The speaker maintains consequently that, if “monogamous marriage, contracted on a permanent basis and with the firm will of fidelity for life, is the best vital and institutional framework,” the fact remains that, “in order to be able to credibly refute the reproach of a discriminatory practice with regards to persons of the same sex..., it is necessary to unconditionally recognize homosexual partnerships and not to morally disqualify the sexual practice that takes place therein.” How can a priest of Jesus Christ, in the presence of bishop-successors of the apostles, hold a position that justifies and legitimizes vice and sin? And to think that he has been teaching moral theology for thirty years ...

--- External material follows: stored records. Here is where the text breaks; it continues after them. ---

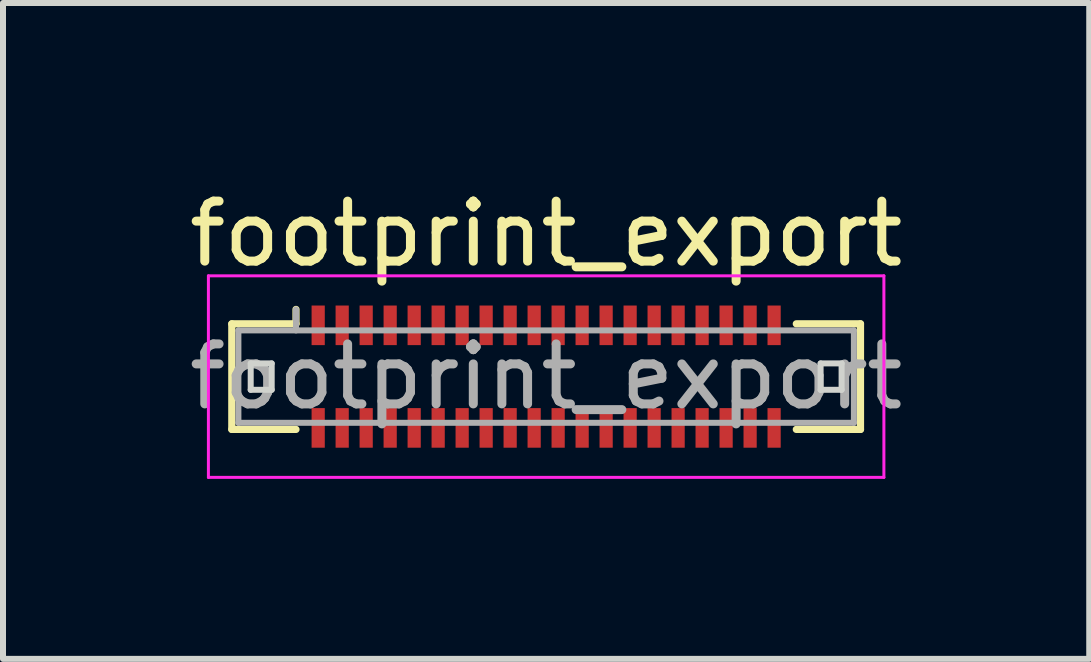
<source format=kicad_pcb>
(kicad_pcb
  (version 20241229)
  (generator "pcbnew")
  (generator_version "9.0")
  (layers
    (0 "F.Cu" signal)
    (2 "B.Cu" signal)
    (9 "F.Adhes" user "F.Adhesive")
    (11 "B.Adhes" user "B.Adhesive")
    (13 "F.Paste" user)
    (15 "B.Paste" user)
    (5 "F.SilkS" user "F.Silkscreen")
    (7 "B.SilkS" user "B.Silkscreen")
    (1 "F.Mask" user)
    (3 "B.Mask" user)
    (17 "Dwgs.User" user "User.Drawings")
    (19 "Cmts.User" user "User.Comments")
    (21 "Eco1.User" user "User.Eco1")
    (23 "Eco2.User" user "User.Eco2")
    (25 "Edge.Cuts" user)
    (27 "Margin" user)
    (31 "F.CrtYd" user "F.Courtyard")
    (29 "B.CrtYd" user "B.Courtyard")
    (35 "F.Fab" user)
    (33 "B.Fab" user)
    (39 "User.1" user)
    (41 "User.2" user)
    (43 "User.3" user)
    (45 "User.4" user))
  (footprint "footprint_export"
    (layer "F.Cu")
    (at 6.054 3.228)
    (property "Reference" "footprint_export" (at 0 -2.38 0) (layer "F.SilkS") (effects (font (size 1 1) (thickness 0.15))))
    (attr smd)
    (fp_line (start -5.24 -0.88) (end -4.17 -0.88) (stroke (width 0.12) (type solid)) (layer "F.SilkS"))
    (fp_line (start -5.24 0.88) (end -5.24 -0.88) (stroke (width 0.12) (type solid)) (layer "F.SilkS"))
    (fp_line (start -4.17 -0.88) (end -4.17 -1.12) (stroke (width 0.12) (type solid)) (layer "F.SilkS"))
    (fp_line (start -4.17 0.88) (end -5.24 0.88) (stroke (width 0.12) (type solid)) (layer "F.SilkS"))
    (fp_line (start 4.17 0.88) (end 5.24 0.88) (stroke (width 0.12) (type solid)) (layer "F.SilkS"))
    (fp_line (start 5.24 -0.88) (end 4.17 -0.88) (stroke (width 0.12) (type solid)) (layer "F.SilkS"))
    (fp_line (start 5.24 0.88) (end 5.24 -0.88) (stroke (width 0.12) (type solid)) (layer "F.SilkS"))
    (fp_line (start -4.925 -0.22) (end -4.925 0.22) (stroke (width 0.1) (type solid)) (layer "Edge.Cuts"))
    (fp_line (start -4.925 0.22) (end -4.575 0.22) (stroke (width 0.1) (type solid)) (layer "Edge.Cuts"))
    (fp_line (start -4.575 -0.22) (end -4.925 -0.22) (stroke (width 0.1) (type solid)) (layer "Edge.Cuts"))
    (fp_line (start -4.575 0.22) (end -4.575 -0.22) (stroke (width 0.1) (type solid)) (layer "Edge.Cuts"))
    (fp_line (start 4.575 -0.22) (end 4.575 0.22) (stroke (width 0.1) (type solid)) (layer "Edge.Cuts"))
    (fp_line (start 4.575 0.22) (end 4.925 0.22) (stroke (width 0.1) (type solid)) (layer "Edge.Cuts"))
    (fp_line (start 4.925 -0.22) (end 4.575 -0.22) (stroke (width 0.1) (type solid)) (layer "Edge.Cuts"))
    (fp_line (start 4.925 0.22) (end 4.925 -0.22) (stroke (width 0.1) (type solid)) (layer "Edge.Cuts"))
    (fp_line (start -5.63 -1.68) (end -5.63 1.68) (stroke (width 0.05) (type solid)) (layer "F.CrtYd"))
    (fp_line (start -5.63 1.68) (end 5.63 1.68) (stroke (width 0.05) (type solid)) (layer "F.CrtYd"))
    (fp_line (start 5.63 -1.68) (end -5.63 -1.68) (stroke (width 0.05) (type solid)) (layer "F.CrtYd"))
    (fp_line (start 5.63 1.68) (end 5.63 -1.68) (stroke (width 0.05) (type solid)) (layer "F.CrtYd"))
    (fp_line (start -5.13 -0.77) (end -5.13 0.77) (stroke (width 0.1) (type solid)) (layer "F.Fab"))
    (fp_line (start -5.13 0.77) (end 5.13 0.77) (stroke (width 0.1) (type solid)) (layer "F.Fab"))
    (fp_line (start -4.17 -0.77) (end -4.17 -1.12) (stroke (width 0.1) (type solid)) (layer "F.Fab"))
    (fp_line (start 5.13 -0.77) (end -5.13 -0.77) (stroke (width 0.1) (type solid)) (layer "F.Fab"))
    (fp_line (start 5.13 0.77) (end 5.13 -0.77) (stroke (width 0.1) (type solid)) (layer "F.Fab"))
    (fp_text user "${REFERENCE}" (at 0 0 0) (layer "F.Fab") (effects (font (size 1 1) (thickness 0.15))))
    (pad "1" smd rect (at -3.8 -0.855) (size 0.22 0.66) (layers "F.Cu" "F.Mask" "F.Paste"))
    (pad "2" smd rect (at -3.8 0.855) (size 0.22 0.66) (layers "F.Cu" "F.Mask" "F.Paste"))
    (pad "3" smd rect (at -3.4 -0.855) (size 0.22 0.66) (layers "F.Cu" "F.Mask" "F.Paste"))
    (pad "4" smd rect (at -3.4 0.855) (size 0.22 0.66) (layers "F.Cu" "F.Mask" "F.Paste"))
    (pad "5" smd rect (at -3 -0.855) (size 0.22 0.66) (layers "F.Cu" "F.Mask" "F.Paste"))
    (pad "6" smd rect (at -3 0.855) (size 0.22 0.66) (layers "F.Cu" "F.Mask" "F.Paste"))
    (pad "7" smd rect (at -2.6 -0.855) (size 0.22 0.66) (layers "F.Cu" "F.Mask" "F.Paste"))
    (pad "8" smd rect (at -2.6 0.855) (size 0.22 0.66) (layers "F.Cu" "F.Mask" "F.Paste"))
    (pad "9" smd rect (at -2.2 -0.855) (size 0.22 0.66) (layers "F.Cu" "F.Mask" "F.Paste"))
    (pad "10" smd rect (at -2.2 0.855) (size 0.22 0.66) (layers "F.Cu" "F.Mask" "F.Paste"))
    (pad "11" smd rect (at -1.8 -0.855) (size 0.22 0.66) (layers "F.Cu" "F.Mask" "F.Paste"))
    (pad "12" smd rect (at -1.8 0.855) (size 0.22 0.66) (layers "F.Cu" "F.Mask" "F.Paste"))
    (pad "13" smd rect (at -1.4 -0.855) (size 0.22 0.66) (layers "F.Cu" "F.Mask" "F.Paste"))
    (pad "14" smd rect (at -1.4 0.855) (size 0.22 0.66) (layers "F.Cu" "F.Mask" "F.Paste"))
    (pad "15" smd rect (at -1 -0.855) (size 0.22 0.66) (layers "F.Cu" "F.Mask" "F.Paste"))
    (pad "16" smd rect (at -1 0.855) (size 0.22 0.66) (layers "F.Cu" "F.Mask" "F.Paste"))
    (pad "17" smd rect (at -0.6 -0.855) (size 0.22 0.66) (layers "F.Cu" "F.Mask" "F.Paste"))
    (pad "18" smd rect (at -0.6 0.855) (size 0.22 0.66) (layers "F.Cu" "F.Mask" "F.Paste"))
    (pad "19" smd rect (at -0.2 -0.855) (size 0.22 0.66) (layers "F.Cu" "F.Mask" "F.Paste"))
    (pad "20" smd rect (at -0.2 0.855) (size 0.22 0.66) (layers "F.Cu" "F.Mask" "F.Paste"))
    (pad "21" smd rect (at 0.2 -0.855) (size 0.22 0.66) (layers "F.Cu" "F.Mask" "F.Paste"))
    (pad "22" smd rect (at 0.2 0.855) (size 0.22 0.66) (layers "F.Cu" "F.Mask" "F.Paste"))
    (pad "23" smd rect (at 0.6 -0.855) (size 0.22 0.66) (layers "F.Cu" "F.Mask" "F.Paste"))
    (pad "24" smd rect (at 0.6 0.855) (size 0.22 0.66) (layers "F.Cu" "F.Mask" "F.Paste"))
    (pad "25" smd rect (at 1 -0.855) (size 0.22 0.66) (layers "F.Cu" "F.Mask" "F.Paste"))
    (pad "26" smd rect (at 1 0.855) (size 0.22 0.66) (layers "F.Cu" "F.Mask" "F.Paste"))
    (pad "27" smd rect (at 1.4 -0.855) (size 0.22 0.66) (layers "F.Cu" "F.Mask" "F.Paste"))
    (pad "28" smd rect (at 1.4 0.855) (size 0.22 0.66) (layers "F.Cu" "F.Mask" "F.Paste"))
    (pad "29" smd rect (at 1.8 -0.855) (size 0.22 0.66) (layers "F.Cu" "F.Mask" "F.Paste"))
    (pad "30" smd rect (at 1.8 0.855) (size 0.22 0.66) (layers "F.Cu" "F.Mask" "F.Paste"))
    (pad "31" smd rect (at 2.2 -0.855) (size 0.22 0.66) (layers "F.Cu" "F.Mask" "F.Paste"))
    (pad "32" smd rect (at 2.2 0.855) (size 0.22 0.66) (layers "F.Cu" "F.Mask" "F.Paste"))
    (pad "33" smd rect (at 2.6 -0.855) (size 0.22 0.66) (layers "F.Cu" "F.Mask" "F.Paste"))
    (pad "34" smd rect (at 2.6 0.855) (size 0.22 0.66) (layers "F.Cu" "F.Mask" "F.Paste"))
    (pad "35" smd rect (at 3 -0.855) (size 0.22 0.66) (layers "F.Cu" "F.Mask" "F.Paste"))
    (pad "36" smd rect (at 3 0.855) (size 0.22 0.66) (layers "F.Cu" "F.Mask" "F.Paste"))
    (pad "37" smd rect (at 3.4 -0.855) (size 0.22 0.66) (layers "F.Cu" "F.Mask" "F.Paste"))
    (pad "38" smd rect (at 3.4 0.855) (size 0.22 0.66) (layers "F.Cu" "F.Mask" "F.Paste"))
    (pad "39" smd rect (at 3.8 -0.855) (size 0.22 0.66) (layers "F.Cu" "F.Mask" "F.Paste"))
    (pad "40" smd rect (at 3.8 0.855) (size 0.22 0.66) (layers "F.Cu" "F.Mask" "F.Paste")))
  (gr_rect
    (start -3 -3)
    (end 15.107 7.933)
    (stroke (width 0.1) (type default))
    (fill no)
    (layer "Edge.Cuts")))
</source>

Cardinal Marx’s Announcement

At the end of this plenary session of the DBK, Cardinal Marx, in a press conference, made a point of recalling the actions carried out since the launch of the MHG project, as well as his participation in the summit on abuses at the Vatican, last February. Then he announced a special procedure, which claims to be an answer to the issues raised by the speakers:

“The Church in Germany is at a turning point. The Church needs synodal progress...The Würzburg Synod and the discussion process of recent years have prepared the ground. We have  decided unanimously to follow a binding synodal path as a church in Germany, which makes possible a structured debate to take place within an agreed time, in collaboration with the Central Committee of German Catholics. We will create formats of open debate and engage in procedures that allow the responsible participation of women and men in our dioceses. We want to be a Church that listens.”

Three forums have been created to discuss the following topics: “Power, participation, separation of powers”; “Sexual morality”; and “the Path of Priestly Life.” A fourth forum dedicated to the place of women in the Church will be added two months later.

This “synodal path” established on such premises is truly a path for a German Church detached from the true Church.

The “synodal path” about to open is based on revolutionary premises. The Church, through the voice of her hierarchy, “listens” to the people of God so as to reform herself, calling into question her divine constitution, especially the power of orders, but also her morality and her preaching. The proposed solutions pick up the abjectly human, naturalistic and Pelagian visions. The synodal path continues the dynamics of the Würzburg Synod which wanted to incarnate the Second Vatican Council in the German Church. An infernal process that has not finished destroying faith, morality, and the Catholic Church herself. At the risk of opening the way to a schism in the true Church.